"Who is it?" said a sweet, slight voice.
"Sophy. I've come too early."
"Oh, you darling!" called the voice. "Come in. It isn't locked." Sophy heard her add, "Open the door for Mrs. Chesney, Marie."
She opened the door herself before the maid could reach it, and entered. The room was charming grey and pink. The dressing-table was as elaborate as a lady-altar. Before it sat Olive, with her beautiful powdery brown hair over her shoulders. Only one soft puff was in place at the back of her head. The air was full of the scent of "Chypre," a perfume then very fashionable and which Sophy disliked. She could not understand why Olive used it. "Violet" or "Clover" would have suited her so much better.
She went up to Olive, and they kissed each other.
"You darling!" said Mrs. Arundel again. "How stunning you look! And what luck! Did you think it was for eight?"
"I thought your note said eight o'clock."
"Then it was my beastly handwriting. But I'm awfully glad, all the same. Now we can have a comfy talk."

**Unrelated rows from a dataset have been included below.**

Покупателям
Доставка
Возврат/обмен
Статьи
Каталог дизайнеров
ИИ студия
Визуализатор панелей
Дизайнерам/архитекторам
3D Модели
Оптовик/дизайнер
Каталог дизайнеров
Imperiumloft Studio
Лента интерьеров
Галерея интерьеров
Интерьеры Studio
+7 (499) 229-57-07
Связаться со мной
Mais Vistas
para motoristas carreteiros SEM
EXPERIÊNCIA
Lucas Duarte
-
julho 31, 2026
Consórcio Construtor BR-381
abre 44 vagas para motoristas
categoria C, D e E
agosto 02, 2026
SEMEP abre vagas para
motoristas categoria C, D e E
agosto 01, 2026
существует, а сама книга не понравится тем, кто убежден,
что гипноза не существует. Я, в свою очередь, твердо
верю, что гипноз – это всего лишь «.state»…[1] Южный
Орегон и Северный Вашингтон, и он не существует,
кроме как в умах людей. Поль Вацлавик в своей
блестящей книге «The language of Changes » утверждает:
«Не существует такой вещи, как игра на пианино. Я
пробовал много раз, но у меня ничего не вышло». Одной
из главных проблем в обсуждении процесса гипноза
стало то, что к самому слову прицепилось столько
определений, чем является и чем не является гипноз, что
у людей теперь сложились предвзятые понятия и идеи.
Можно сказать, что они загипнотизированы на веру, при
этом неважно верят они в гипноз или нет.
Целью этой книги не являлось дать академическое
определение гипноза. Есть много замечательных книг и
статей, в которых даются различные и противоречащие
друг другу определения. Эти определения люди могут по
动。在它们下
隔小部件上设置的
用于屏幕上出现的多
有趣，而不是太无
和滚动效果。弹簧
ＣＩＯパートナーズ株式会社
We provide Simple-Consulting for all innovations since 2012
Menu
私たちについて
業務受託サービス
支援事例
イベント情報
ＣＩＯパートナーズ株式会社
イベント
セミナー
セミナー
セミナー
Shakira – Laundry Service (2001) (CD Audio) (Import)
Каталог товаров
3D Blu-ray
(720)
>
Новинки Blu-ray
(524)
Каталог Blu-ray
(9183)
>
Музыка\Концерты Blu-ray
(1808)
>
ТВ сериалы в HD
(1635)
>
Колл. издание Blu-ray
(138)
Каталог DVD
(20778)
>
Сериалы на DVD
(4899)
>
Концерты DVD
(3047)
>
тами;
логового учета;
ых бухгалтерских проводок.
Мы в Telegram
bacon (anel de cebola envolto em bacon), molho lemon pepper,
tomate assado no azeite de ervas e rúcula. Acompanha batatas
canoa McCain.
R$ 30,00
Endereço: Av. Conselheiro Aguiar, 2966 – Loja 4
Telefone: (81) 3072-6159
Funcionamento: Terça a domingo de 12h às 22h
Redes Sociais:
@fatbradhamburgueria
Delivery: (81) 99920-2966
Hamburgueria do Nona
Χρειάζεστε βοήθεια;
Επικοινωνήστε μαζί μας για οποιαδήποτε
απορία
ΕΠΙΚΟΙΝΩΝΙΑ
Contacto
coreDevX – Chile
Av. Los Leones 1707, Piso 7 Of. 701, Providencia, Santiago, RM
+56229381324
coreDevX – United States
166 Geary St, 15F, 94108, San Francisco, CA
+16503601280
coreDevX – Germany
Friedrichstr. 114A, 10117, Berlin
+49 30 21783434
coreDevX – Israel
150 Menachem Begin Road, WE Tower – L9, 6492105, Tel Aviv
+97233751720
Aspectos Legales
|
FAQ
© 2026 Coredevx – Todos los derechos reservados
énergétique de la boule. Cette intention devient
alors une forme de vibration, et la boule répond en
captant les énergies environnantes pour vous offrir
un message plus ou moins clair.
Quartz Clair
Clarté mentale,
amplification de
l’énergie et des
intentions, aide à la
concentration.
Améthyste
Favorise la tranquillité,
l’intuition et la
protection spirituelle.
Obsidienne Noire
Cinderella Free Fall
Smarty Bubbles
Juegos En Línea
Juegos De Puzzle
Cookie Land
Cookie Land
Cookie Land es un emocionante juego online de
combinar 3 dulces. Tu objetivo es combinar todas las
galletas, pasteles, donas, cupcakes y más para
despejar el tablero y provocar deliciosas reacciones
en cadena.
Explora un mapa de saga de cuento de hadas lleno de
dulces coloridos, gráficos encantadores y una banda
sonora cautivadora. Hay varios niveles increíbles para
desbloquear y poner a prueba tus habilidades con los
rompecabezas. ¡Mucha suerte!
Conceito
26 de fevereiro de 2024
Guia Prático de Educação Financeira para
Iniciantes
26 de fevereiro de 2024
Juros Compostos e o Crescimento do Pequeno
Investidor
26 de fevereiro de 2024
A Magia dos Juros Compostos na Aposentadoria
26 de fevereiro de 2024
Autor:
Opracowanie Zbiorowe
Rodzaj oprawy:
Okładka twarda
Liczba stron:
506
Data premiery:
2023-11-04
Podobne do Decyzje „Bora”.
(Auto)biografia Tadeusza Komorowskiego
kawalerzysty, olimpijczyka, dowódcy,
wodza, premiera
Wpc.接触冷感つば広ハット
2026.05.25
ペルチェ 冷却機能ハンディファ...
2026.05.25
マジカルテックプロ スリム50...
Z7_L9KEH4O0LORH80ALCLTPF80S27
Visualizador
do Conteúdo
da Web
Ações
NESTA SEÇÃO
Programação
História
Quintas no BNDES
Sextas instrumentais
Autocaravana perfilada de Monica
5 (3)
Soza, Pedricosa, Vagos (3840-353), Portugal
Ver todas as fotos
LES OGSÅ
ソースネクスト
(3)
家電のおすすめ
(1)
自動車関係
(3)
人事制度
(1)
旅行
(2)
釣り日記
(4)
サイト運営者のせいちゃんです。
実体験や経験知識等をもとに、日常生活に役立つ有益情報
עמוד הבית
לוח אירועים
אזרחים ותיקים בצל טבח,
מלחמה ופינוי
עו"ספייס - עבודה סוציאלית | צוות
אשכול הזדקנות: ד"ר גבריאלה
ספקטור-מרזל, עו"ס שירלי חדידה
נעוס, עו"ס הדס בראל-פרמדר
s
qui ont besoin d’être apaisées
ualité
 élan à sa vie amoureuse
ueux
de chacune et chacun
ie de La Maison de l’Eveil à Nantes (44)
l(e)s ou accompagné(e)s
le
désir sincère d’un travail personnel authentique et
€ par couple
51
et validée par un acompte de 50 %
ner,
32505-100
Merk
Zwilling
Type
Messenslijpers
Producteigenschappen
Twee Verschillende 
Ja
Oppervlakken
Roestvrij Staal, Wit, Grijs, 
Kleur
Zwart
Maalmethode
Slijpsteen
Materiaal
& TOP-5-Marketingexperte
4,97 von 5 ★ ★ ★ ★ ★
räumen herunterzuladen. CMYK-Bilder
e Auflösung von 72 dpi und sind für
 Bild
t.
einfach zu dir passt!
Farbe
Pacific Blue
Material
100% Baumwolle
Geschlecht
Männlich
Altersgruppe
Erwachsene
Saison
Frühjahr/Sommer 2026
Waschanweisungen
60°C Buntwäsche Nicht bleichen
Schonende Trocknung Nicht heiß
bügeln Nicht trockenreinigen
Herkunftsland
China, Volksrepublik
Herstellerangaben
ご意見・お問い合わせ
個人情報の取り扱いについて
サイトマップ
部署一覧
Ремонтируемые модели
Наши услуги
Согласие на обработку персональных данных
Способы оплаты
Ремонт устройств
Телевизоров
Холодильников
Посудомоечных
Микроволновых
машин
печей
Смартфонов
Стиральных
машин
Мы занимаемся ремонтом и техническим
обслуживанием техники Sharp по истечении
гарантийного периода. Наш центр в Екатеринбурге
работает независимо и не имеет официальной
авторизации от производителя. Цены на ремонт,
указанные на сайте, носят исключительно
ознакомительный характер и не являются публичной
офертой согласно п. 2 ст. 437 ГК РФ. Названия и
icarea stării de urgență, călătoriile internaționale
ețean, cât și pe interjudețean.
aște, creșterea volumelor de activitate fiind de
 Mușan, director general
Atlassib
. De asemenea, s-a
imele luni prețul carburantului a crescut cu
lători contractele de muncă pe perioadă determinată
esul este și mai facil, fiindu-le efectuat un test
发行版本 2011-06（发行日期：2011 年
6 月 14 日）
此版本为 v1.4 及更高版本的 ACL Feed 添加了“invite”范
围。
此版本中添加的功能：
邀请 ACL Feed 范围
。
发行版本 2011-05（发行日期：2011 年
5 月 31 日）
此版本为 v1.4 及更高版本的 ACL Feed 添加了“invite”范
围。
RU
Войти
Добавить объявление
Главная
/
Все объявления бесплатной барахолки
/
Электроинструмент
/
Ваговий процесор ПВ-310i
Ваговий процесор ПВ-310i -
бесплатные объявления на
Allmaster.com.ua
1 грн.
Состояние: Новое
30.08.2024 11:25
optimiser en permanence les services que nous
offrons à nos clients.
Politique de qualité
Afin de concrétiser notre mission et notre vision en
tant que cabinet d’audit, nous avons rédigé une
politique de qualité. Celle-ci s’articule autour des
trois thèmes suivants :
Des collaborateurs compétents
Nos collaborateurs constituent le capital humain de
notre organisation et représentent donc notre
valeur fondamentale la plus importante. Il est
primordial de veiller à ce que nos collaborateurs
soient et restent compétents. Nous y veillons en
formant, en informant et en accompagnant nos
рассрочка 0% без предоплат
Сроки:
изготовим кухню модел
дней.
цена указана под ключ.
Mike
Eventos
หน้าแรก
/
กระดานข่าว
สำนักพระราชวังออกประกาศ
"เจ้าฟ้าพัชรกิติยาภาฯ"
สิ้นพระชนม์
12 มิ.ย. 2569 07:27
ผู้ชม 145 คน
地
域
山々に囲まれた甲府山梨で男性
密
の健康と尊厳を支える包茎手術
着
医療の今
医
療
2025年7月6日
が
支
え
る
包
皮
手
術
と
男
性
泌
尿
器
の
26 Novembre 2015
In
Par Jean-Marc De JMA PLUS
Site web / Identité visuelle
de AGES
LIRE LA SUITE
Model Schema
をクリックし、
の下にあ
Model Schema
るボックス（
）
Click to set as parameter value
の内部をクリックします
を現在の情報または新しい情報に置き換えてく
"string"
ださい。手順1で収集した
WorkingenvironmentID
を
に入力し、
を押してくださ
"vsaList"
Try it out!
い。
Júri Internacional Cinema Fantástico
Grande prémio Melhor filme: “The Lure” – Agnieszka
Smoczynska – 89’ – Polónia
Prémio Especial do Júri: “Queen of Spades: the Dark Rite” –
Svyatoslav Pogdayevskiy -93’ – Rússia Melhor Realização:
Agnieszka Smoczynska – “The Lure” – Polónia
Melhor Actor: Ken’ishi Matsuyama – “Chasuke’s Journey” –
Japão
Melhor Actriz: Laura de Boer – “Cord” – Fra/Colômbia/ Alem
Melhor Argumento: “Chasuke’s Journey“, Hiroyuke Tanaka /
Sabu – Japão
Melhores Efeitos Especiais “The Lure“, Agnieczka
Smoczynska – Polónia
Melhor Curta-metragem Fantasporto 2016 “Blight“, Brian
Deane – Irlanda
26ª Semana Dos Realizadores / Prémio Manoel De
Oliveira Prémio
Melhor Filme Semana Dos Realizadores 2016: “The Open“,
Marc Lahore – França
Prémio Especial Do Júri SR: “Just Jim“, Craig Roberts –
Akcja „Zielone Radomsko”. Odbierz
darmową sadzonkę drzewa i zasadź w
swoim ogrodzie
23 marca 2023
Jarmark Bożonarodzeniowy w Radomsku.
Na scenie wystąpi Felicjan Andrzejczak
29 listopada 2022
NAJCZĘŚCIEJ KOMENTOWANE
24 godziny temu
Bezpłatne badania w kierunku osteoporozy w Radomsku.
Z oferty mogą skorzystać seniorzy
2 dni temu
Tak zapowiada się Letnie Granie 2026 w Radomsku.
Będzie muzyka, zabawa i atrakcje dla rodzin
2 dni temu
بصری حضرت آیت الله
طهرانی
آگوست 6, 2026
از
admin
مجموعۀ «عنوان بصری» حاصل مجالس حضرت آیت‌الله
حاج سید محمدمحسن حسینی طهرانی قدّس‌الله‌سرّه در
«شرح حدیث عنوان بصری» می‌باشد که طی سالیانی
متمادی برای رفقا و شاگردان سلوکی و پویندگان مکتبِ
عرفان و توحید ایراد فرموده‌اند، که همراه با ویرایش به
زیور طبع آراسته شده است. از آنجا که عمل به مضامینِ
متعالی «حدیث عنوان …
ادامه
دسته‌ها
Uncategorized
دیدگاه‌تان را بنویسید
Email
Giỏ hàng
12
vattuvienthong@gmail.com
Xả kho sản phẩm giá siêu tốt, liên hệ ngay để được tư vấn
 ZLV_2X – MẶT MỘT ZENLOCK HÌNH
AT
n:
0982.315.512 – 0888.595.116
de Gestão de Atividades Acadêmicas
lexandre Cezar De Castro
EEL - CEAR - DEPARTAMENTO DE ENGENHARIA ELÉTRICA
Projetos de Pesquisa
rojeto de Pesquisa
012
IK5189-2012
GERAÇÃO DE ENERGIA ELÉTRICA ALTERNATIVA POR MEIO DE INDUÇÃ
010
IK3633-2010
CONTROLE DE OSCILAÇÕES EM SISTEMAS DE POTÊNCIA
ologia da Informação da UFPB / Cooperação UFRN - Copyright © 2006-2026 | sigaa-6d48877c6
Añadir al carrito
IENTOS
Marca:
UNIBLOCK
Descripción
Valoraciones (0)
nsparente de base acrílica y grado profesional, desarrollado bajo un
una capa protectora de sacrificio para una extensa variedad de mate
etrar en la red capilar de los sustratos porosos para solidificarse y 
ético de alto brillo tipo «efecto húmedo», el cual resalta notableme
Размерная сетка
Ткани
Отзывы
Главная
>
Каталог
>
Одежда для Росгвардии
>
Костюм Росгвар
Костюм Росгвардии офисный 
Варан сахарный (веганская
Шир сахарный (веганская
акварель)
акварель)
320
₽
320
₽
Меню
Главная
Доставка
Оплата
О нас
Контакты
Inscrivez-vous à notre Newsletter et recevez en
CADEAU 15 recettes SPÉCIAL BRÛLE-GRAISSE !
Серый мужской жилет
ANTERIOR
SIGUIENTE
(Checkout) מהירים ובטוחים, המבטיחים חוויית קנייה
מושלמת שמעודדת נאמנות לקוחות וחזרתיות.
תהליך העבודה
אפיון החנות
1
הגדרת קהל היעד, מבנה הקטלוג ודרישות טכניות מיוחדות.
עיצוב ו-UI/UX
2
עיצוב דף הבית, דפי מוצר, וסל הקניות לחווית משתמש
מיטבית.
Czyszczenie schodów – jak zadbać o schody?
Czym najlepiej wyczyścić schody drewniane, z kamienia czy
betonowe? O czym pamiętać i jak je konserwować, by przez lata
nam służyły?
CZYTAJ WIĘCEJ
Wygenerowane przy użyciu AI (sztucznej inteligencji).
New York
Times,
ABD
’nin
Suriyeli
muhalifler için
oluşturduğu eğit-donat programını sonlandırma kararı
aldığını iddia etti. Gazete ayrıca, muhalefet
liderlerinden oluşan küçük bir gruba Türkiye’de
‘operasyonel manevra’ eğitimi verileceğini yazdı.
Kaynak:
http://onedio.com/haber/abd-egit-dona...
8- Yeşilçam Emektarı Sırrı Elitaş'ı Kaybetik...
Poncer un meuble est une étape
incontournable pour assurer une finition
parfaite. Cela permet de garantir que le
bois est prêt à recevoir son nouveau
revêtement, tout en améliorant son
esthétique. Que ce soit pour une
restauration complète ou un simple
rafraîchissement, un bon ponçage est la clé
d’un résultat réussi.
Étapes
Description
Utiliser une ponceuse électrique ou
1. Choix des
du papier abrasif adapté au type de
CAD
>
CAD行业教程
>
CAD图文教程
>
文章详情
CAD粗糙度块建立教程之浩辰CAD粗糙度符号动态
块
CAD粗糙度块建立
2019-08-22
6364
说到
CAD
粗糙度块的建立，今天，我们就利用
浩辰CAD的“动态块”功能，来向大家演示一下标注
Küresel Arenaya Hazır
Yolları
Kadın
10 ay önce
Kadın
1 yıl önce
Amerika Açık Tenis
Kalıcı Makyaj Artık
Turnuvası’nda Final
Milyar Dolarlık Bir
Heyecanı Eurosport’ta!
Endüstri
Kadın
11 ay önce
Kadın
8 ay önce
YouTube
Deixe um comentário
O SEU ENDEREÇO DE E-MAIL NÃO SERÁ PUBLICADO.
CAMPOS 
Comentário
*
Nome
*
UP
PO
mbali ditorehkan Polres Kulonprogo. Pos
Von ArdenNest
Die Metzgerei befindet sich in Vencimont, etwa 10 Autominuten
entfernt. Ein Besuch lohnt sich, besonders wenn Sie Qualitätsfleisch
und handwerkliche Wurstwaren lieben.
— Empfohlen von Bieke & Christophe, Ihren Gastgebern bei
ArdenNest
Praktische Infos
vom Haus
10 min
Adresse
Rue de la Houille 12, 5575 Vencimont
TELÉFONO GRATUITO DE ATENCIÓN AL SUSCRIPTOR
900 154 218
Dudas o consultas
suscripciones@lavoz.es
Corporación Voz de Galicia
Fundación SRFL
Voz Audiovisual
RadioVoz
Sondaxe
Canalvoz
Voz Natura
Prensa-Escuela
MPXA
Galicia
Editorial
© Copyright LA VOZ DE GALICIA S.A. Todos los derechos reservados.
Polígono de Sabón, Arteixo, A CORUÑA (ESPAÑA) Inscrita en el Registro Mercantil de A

Sophy sat in a little Louis XVI chair and watched the hair-dressing. She thought, as she so often did, how much prettier it would look dressed simply, without being frizzled so elaborately in front and puffed so intricately behind. Mrs. Arundel's face had taken on the serious look that women's faces wear when their hair is being dressed. Her eyes were large and candid, of a soft Madonna-blue. Her small, prettily shaped mouth was pastel pink. All her features were small and prettily shaped. She was the type of woman who still looks girlish at thirty-five. As Sophy watched her she was also thinking of how even her friends said that "Olive was never happy unless she had a lover." Three years in England had taught Sophy that a woman may be an excellent mother, a good friend, an attentive wife, and yet have "lovers." How strange it seemed to her! She could not imagine such a thing happening without an upheaval of the universe—her universe, at least. She could understand a woman, made desperate by unhappiness, "running away" from her husband with another man—but to go on living with one man as his wife and having a lover—lovers—— She had given up trying to solve it. She knew that Olive's present flame was a Roman nobleman—Count Varesca—an attaché of the Italian Embassy. She seemed to bloom under it into a sort of recrudescence of virginal charm.
"How you stare with your great eyes, you dear!" said Olive. "Don't I look nice?"